In a related matter, the Salvation Army operates a food pantry for the needy, and starting June 6 Chickasha’s YMCA, The Salvation Army, and the public school system will provide meals – breakfast and lunch – for school children.
“Requests for food have doubled, and requests for assistance paying utility bills have doubled,” said Lt. Crystal McFarland of the Salvation Army. Congress and the U.S. Department of Agriculture boosted funding for the Supplemental Nutrition Assistance Program (SNAP, formerly known as the Food Stamp Program) during the COVID-19 pandemic, but that ended in March, she lamented.
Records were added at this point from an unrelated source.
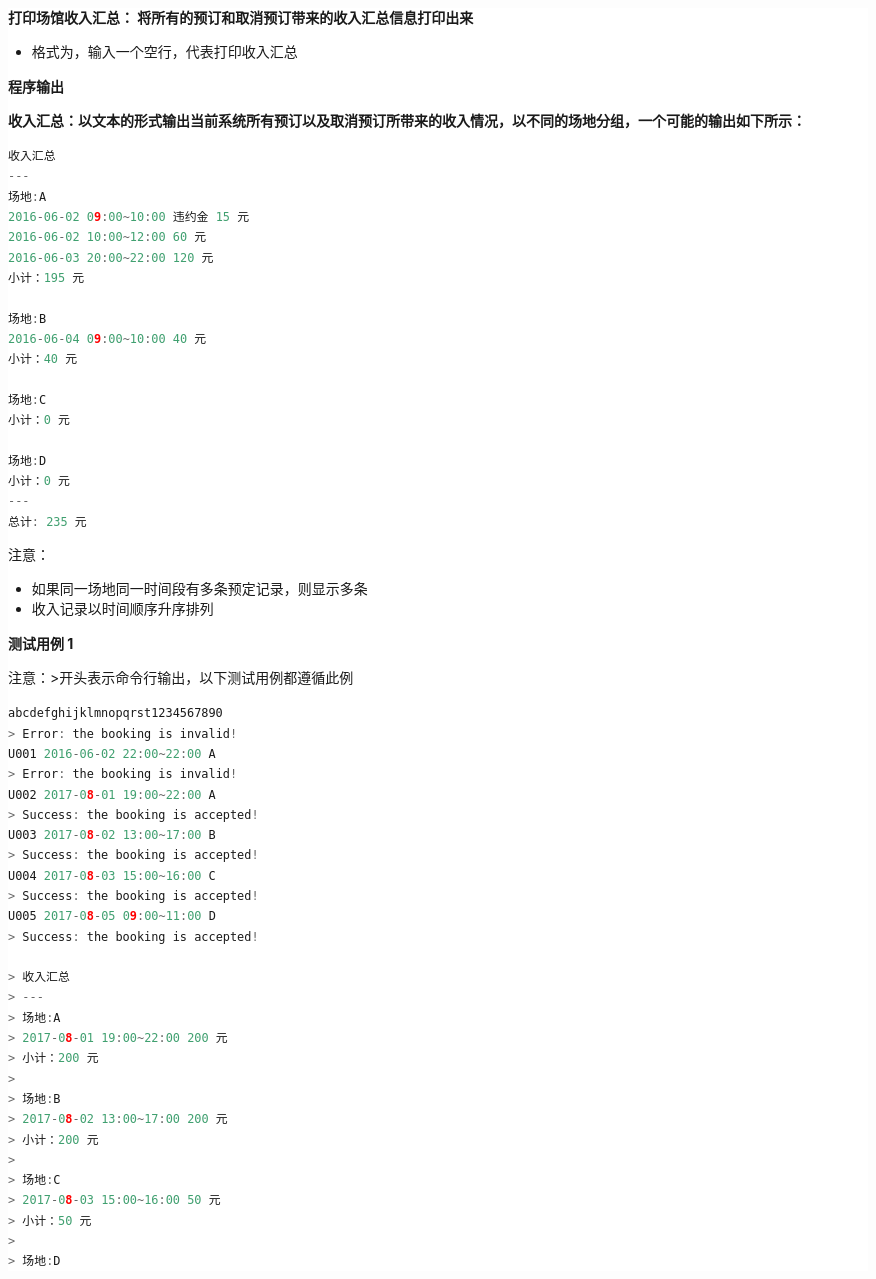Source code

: **打印场馆收入汇总： 将所有的预订和取消预订带来的收入汇总信息打印出来**

*   格式为，输入一个空行，代表打印收入汇总

**程序输出**

**收入汇总：以文本的形式输出当前系统所有预订以及取消预订所带来的收入情况，以不同的场地分组，一个可能的输出如下所示：**

```cpp
收入汇总
---
场地:A
2016-06-02 09:00~10:00 违约金 15 元
2016-06-02 10:00~12:00 60 元
2016-06-03 20:00~22:00 120 元
小计：195 元

场地:B
2016-06-04 09:00~10:00 40 元
小计：40 元

场地:C
小计：0 元

场地:D
小计：0 元
---
总计: 235 元
```

注意：

*   如果同一场地同一时间段有多条预定记录，则显示多条
*   收入记录以时间顺序升序排列

**测试用例 1**

注意：>开头表示命令行输出，以下测试用例都遵循此例

```cpp
abcdefghijklmnopqrst1234567890
> Error: the booking is invalid!
U001 2016-06-02 22:00~22:00 A
> Error: the booking is invalid!
U002 2017-08-01 19:00~22:00 A
> Success: the booking is accepted!
U003 2017-08-02 13:00~17:00 B
> Success: the booking is accepted!
U004 2017-08-03 15:00~16:00 C
> Success: the booking is accepted!
U005 2017-08-05 09:00~11:00 D
> Success: the booking is accepted!

> 收入汇总
> ---
> 场地:A
> 2017-08-01 19:00~22:00 200 元
> 小计：200 元
>
> 场地:B
> 2017-08-02 13:00~17:00 200 元
> 小计：200 元
>
> 场地:C
> 2017-08-03 15:00~16:00 50 元
> 小计：50 元
>
> 场地:D
```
Consequently, “We saw more people in the first two weeks of May than we saw during the same period in April,” McFarland said.
Homelessness issue
Also present for the May 24 Community Alliance meeting was a representative of the Southwest Continuum of Care. Each Continuum includes action steps to end homelessness through prevention and establishment of stable and secure housing.
Head counts conducted last October and again this January found approximately 90 homeless individuals in Chickasha, McFarland said. One of them has experienced a revolving door of arrests, jail, local courts and mental health facilities for the last six years, records reflect.
“The majority of the issues” Chickasha experiences from homelessness “are mental health,” Mayor Chris Mosley said in April. “And Chickasha is no different than anyplace else: We just don’t have the finances nor the programs to handle it.”
“We don’t have a lot of mental health services or facilities,” echoed McFarland. “Because, as you know, there are different degrees of people who need help. We’re trying to raise awareness in this county about this problem.”
In a related matter, the Executive Order that created the Governor’s Interagency Council on Homelessness was not renewed in April by Governor Kevin Stitt, so the council was dissolved.
Library computers for job searches, reading, education
Reference Librarian Michelle Skinner told the alliance that the Chickasha Public Library has six public-access computers, at least one of which can be used for job searches; a variety of educational courses are available online; and a summer reading program for individuals of all ages will be held throughout June and July.
“Our goal is to get everyone together in the same room and identify what role each group plays here and how we can all work together,” Jim Cowan, director of the Chickasha Economic Development Council, said in March 2022 at the founding of the Community Alliance.
“We want to invite all organizations that work with people dealing with poverty and try to see how we can assist one another. Helping people who want to help themselves but need assistance is at the core of the Community Alliance mission.”